I thought i'd share my experiences shipping my stuff back to Indonesia after living in the US for 6 years as a student. There are things i wish i had done differently, so i hope somebody would find something useful in here, and if anything, learn from my mistakes.

To gauge how relevant this post might be to your circumstances, i should say here that we shipped LCL (less than a container's load), and did most things DIY-style so no door-to-door delivery service.

I. SHIPPING YOUR STUFF

Packing - Leave original packaging behind, as they may incur import taxes. Make a relatively thorough packing list without being overly exhaustive. Categorize as much as you can, as this will help when your stuff is inspected at the customs office here.

Preparing paperwork - If you have stayed in your current country of residence for quite a while on a non-tourist visa, chances are the embassy or consulate general can provide you with a "Surat Keterangan Pindahan." With this letter customs should not be levying taxes on your stuff. Inquire with the nearest diplomatic office as to what is needed to obtain this letter. In my case, as a former student i was required to submit a certificate of degree completion. The diplomatic office will also endorse your packing list. Learn from my mistake - i booked my flight out of the country without leaving much time to deal with this paperwork. Depending on graduation requirements, how fast you act upon finishing, holidays, etc. schools can take quite some time to issue this certificate (mine took about 10 days since it coincided with Thanksgiving holiday), and diplomatic offices may also take a while in preparing this letter. I'd suggest leaving at the minimum 4 weeks between your last day of school and your departure date. I finally mailed in my documents to the consulate general AFTER i had arrived in Jakarta, but it involved lots of costly courier mailing, and risking losing important documents en route. Thankfully nothing bad happened.

**REQUIRED WORK:**
(1) Transcribe the part of the post about shipping belongings back to Indonesia that begins with "To gauge how" and runs through "door-to-door delivery service.".
(2) Give the rows, from the line containing "city: Toyooka" through the end of the rows, as a JSON list of strings with one string per line and no blank lines. Leave the picture lines out.

(Dataset entries)
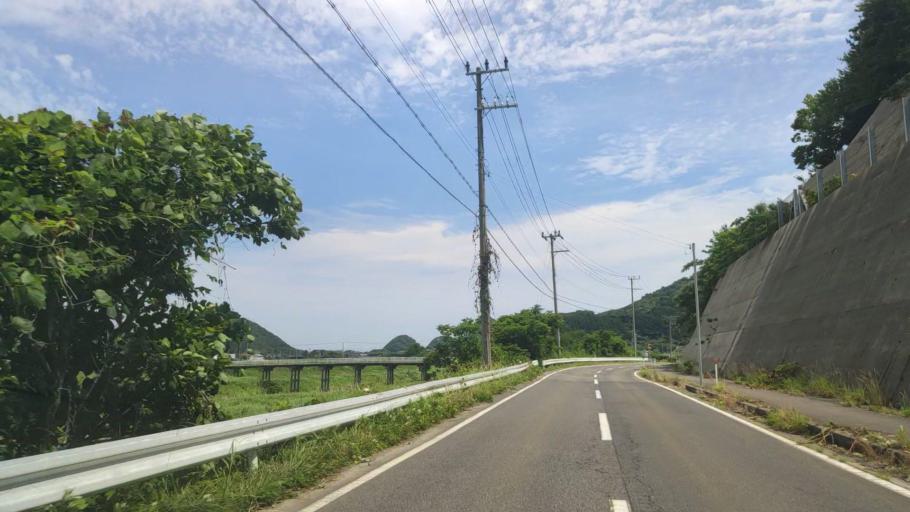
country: JP
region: Hyogo
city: Toyooka
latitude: 35.6448
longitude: 134.7623
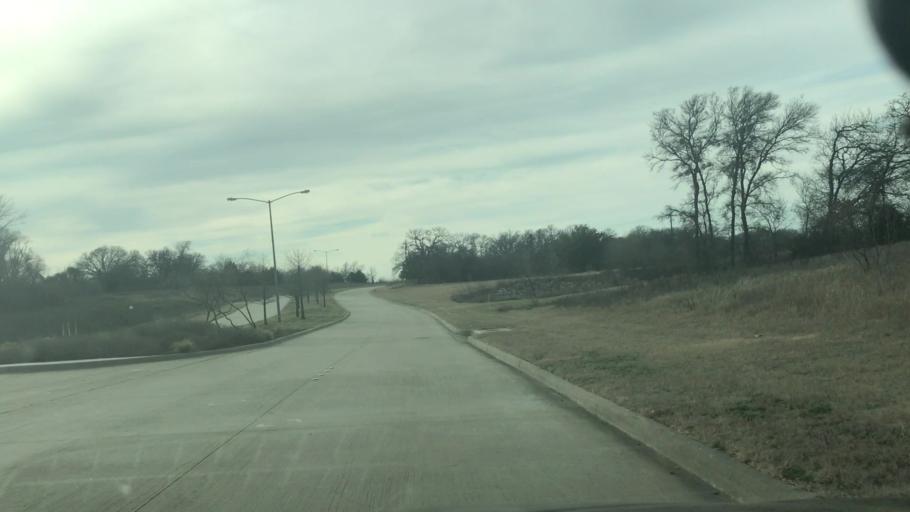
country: US
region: Texas
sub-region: Dallas County
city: Coppell
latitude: 32.9976
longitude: -97.0178
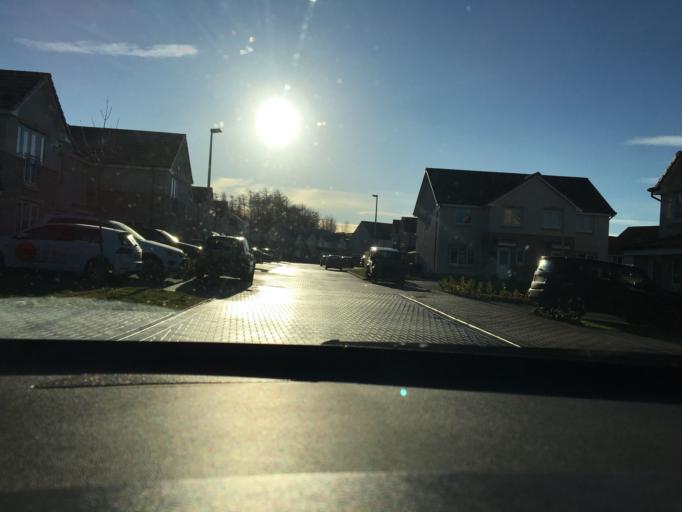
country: GB
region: Scotland
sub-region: Midlothian
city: Dalkeith
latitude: 55.8989
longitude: -3.0361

**THE ANSWERS:**
(1)
To gauge how relevant this post might be to your circumstances, i should say here that we shipped LCL (less than a container's load), and did most things DIY-style so no door-to-door delivery service.

(2)
[
  "city: Toyooka",
  "latitude: 35.6448",
  "longitude: 134.7623",
  "country: US",
  "region: Texas",
  "sub-region: Dallas County",
  "city: Coppell",
  "latitude: 32.9976",
  "longitude: -97.0178",
  "country: GB",
  "region: Scotland",
  "sub-region: Midlothian",
  "city: Dalkeith",
  "latitude: 55.8989",
  "longitude: -3.0361"
]